Hospitalier, c’est vite dit. Ça fait bien longtemps que la harpie à l’entrée a oublié le sens du mot accueil. Elle aboie un engageant « 4e étage ! C’est écrit, là, à côté de l’ascenseur ! Savez pas lire ?! » Bah si… Mais là, vous êtes toute émotionnée à l’idée d’abandonner vos boules, vous commenciez à vous attacher, vous pourriez fuir telle la gazelle talonnée par le fauve affamé ? Inutile. Vous n’avez pas la célérité de l’antilope et vous portez des talons bêtement inappropriés pour une course effrénée. Méduse vous suit d’un œil torve vous diriger à pas menus vers le fatidique ascenseur. Vous auriez dû venir avec maman. Un des pouvoirs bénéfiques du lieu, c’est que vous rajeunissez à vue d’œil, dans deux secondes vous allez réclamer votre nin-nin…

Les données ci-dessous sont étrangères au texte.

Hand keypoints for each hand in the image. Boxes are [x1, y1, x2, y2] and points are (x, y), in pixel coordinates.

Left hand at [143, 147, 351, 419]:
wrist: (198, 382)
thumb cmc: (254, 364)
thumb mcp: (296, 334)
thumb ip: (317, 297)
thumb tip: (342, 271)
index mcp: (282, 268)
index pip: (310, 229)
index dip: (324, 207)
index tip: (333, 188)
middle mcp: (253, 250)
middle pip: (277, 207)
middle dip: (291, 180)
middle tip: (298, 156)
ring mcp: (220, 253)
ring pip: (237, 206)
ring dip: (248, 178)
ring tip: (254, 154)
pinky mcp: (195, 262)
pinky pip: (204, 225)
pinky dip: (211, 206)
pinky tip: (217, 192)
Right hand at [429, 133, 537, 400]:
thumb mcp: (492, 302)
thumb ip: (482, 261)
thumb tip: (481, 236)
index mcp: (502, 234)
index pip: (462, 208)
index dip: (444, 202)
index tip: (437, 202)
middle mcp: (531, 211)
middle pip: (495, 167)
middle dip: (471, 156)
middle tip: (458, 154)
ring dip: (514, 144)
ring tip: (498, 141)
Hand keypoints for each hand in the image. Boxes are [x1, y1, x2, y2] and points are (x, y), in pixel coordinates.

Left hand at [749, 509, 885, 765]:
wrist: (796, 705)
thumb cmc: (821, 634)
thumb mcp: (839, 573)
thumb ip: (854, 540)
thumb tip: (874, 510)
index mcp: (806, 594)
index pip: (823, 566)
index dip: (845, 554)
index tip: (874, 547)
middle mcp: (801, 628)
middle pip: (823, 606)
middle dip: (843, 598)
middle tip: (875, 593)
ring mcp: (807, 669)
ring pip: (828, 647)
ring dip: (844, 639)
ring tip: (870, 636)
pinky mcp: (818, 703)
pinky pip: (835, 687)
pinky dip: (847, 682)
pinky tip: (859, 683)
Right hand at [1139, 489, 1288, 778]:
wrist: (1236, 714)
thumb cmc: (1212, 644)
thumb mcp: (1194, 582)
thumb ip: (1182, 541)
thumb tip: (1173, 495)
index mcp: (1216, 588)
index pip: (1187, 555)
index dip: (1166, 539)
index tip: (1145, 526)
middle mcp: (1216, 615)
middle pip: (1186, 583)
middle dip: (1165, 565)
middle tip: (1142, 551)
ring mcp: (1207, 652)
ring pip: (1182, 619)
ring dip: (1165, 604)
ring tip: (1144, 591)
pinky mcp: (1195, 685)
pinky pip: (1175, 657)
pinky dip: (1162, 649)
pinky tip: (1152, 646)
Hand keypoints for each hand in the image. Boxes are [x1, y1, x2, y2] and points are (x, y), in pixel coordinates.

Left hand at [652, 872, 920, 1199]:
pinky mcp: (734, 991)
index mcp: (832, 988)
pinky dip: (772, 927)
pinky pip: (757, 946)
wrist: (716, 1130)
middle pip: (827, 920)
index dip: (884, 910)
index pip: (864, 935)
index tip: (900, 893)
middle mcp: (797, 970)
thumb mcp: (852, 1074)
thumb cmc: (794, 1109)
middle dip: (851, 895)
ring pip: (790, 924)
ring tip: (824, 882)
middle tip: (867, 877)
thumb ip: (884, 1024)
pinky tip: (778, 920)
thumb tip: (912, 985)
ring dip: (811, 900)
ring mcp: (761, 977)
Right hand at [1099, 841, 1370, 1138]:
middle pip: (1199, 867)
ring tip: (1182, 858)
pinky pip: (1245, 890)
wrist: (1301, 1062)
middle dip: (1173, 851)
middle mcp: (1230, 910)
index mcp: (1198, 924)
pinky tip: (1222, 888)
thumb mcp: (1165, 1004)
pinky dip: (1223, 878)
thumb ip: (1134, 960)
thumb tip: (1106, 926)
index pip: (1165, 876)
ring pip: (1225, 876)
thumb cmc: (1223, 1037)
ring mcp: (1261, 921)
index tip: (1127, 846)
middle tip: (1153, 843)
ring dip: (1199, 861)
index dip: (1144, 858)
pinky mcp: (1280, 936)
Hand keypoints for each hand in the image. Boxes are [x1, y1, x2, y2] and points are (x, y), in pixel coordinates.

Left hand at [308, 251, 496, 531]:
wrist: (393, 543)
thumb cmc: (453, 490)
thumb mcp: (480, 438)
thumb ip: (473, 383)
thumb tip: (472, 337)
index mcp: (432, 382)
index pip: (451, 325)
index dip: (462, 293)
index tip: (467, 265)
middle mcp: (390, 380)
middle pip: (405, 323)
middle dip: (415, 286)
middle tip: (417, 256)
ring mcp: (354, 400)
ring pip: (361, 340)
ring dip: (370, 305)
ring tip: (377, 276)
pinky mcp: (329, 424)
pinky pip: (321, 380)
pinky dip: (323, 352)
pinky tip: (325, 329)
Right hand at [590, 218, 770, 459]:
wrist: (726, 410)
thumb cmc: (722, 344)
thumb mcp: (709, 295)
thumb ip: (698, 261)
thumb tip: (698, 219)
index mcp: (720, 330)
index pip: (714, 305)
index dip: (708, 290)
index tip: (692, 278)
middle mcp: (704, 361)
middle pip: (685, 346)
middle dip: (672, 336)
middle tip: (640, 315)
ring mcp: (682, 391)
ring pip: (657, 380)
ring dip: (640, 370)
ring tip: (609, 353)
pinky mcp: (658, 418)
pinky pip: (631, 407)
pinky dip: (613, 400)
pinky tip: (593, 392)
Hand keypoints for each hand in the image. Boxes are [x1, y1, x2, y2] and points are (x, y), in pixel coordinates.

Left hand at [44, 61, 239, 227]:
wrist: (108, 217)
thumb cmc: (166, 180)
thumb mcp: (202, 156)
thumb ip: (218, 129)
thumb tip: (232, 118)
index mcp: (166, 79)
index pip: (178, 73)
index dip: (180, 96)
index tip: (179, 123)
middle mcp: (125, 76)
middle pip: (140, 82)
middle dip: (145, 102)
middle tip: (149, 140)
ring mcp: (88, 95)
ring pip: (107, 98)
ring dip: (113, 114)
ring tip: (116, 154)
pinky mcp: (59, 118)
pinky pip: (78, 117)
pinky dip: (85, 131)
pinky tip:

Vous atteignez le 4e étage et vous vous installez dans une chambre que vous occupez seule, pour l’instant. C’est heureux car une infirmière vous signale que vous devez abandonner bijoux et lentilles et elle vous intime de surcroît l’ordre d’être nue sous votre blouse. Nue… Nue ? Vraiment nue? Pourquoi ? Vous n’êtes pas venue pour une ablation des ovaires…Vous aviez choisi des sous-vêtements très sobres, très hospitaliers, c’est ballot. Vous avez toujours été une petite fille obéissante : vous obtempérez. Si vous étiez d’humeur moins enjouée, vous songeriez à ces camps où la nudité ôtait toute humanité aux victimes et vous sentiriez fort démunie. Si vous aviez l’esprit moins léger, vous vous interrogeriez quant à l’appellation « blouse d’hôpital »…. « Blouse », cette chose qui laisse apercevoir votre postérieur ? L’envie pourrait vous tarauder de relire la charte du patient… Dignité, mon cul ! Heureusement vous n’avez pas la tête aux parallèles historiques farfelus ou aux recherches lexicales poussées. Le brancardier déboule et vous déployez des trésors d’habileté pour ne pas dévoiler votre anatomie inopinément.